_Provided records_:
--- BEGIN ---

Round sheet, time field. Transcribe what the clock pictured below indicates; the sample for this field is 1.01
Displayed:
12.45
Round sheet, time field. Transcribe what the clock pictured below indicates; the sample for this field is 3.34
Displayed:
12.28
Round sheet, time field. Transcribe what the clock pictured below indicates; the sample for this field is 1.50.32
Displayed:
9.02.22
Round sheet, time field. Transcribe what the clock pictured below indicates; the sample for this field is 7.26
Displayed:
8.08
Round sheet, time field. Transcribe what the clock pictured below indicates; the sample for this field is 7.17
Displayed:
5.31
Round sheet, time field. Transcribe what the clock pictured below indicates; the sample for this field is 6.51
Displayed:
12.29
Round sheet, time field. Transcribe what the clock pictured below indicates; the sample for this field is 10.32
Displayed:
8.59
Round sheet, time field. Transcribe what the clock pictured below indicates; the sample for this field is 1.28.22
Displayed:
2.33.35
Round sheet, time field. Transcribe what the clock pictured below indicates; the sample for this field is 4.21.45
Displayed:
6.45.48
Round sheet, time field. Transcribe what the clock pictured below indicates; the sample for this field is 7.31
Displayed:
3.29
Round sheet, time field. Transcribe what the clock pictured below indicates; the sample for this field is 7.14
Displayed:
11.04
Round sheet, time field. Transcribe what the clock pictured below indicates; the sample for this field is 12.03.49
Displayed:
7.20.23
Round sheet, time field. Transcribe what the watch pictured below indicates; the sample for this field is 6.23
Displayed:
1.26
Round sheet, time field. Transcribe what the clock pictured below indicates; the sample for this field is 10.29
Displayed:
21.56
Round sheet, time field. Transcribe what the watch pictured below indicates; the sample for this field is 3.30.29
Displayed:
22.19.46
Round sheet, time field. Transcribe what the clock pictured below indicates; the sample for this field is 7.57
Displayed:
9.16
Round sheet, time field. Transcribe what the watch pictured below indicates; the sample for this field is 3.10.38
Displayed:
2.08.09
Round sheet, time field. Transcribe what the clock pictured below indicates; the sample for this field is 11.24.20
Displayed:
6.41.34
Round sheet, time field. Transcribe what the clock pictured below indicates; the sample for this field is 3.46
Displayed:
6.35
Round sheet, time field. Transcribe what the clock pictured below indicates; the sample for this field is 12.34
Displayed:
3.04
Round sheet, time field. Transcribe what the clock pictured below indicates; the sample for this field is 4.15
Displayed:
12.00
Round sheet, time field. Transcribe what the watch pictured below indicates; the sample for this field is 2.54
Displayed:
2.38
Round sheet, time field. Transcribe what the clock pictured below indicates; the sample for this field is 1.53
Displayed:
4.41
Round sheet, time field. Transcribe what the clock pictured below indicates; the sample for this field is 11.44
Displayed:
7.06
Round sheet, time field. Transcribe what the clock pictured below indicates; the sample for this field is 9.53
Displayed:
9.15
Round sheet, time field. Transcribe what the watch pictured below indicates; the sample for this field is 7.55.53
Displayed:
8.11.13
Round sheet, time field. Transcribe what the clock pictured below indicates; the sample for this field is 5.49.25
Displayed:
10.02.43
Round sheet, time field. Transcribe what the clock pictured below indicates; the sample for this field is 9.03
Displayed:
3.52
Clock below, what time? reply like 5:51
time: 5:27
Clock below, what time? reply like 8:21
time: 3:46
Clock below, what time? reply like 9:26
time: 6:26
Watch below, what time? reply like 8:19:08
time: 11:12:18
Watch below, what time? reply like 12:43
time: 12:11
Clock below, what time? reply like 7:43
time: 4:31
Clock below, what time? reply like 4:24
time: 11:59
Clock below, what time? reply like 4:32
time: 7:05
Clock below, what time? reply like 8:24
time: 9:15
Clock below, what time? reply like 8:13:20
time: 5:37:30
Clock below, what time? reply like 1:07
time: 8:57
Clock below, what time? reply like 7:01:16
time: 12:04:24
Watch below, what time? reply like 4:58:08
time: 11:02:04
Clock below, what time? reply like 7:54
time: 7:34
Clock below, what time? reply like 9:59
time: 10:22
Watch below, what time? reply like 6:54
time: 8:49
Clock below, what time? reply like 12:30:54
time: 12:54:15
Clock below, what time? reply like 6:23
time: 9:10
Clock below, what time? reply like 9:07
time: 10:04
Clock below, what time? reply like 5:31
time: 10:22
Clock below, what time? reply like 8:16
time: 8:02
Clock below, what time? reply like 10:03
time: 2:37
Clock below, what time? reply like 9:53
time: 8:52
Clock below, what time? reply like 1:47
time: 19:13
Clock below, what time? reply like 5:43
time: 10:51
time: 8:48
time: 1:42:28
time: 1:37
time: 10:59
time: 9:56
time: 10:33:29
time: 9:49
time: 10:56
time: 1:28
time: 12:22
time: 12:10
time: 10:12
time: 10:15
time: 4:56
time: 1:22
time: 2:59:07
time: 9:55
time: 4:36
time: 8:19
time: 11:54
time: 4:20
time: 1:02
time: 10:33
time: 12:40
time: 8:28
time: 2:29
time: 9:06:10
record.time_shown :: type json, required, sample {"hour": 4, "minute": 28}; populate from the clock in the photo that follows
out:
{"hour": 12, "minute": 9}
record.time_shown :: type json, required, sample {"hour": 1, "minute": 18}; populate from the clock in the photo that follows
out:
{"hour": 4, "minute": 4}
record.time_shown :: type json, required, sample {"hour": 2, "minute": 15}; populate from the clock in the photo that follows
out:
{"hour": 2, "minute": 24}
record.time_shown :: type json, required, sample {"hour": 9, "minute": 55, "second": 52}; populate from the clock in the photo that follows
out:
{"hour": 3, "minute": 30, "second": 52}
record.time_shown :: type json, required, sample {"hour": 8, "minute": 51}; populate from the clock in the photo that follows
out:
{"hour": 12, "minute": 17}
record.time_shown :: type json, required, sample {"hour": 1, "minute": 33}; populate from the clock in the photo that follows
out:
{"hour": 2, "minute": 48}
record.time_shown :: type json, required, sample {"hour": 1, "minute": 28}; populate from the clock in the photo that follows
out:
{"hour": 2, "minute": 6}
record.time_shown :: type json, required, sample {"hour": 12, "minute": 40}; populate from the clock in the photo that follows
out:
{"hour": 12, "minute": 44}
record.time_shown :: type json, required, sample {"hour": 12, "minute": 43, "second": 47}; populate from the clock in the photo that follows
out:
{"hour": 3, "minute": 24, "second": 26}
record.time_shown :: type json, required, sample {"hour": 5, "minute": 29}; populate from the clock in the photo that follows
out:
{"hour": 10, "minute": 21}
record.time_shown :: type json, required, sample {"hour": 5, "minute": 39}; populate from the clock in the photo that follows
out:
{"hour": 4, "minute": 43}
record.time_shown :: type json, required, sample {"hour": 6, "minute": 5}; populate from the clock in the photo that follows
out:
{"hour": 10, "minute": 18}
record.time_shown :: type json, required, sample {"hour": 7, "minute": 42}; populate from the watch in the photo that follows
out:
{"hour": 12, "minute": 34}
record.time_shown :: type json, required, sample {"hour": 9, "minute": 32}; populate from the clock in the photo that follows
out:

--- END ---

_Problem description_: Which lines in the records above contain the word "second"? Return every such line in full, counting only matches with the same case.

_Solution_:
record.time_shown :: type json, required, sample {"hour": 9, "minute": 55, "second": 52}; populate from the clock in the photo that follows
{"hour": 3, "minute": 30, "second": 52}
record.time_shown :: type json, required, sample {"hour": 12, "minute": 43, "second": 47}; populate from the clock in the photo that follows
{"hour": 3, "minute": 24, "second": 26}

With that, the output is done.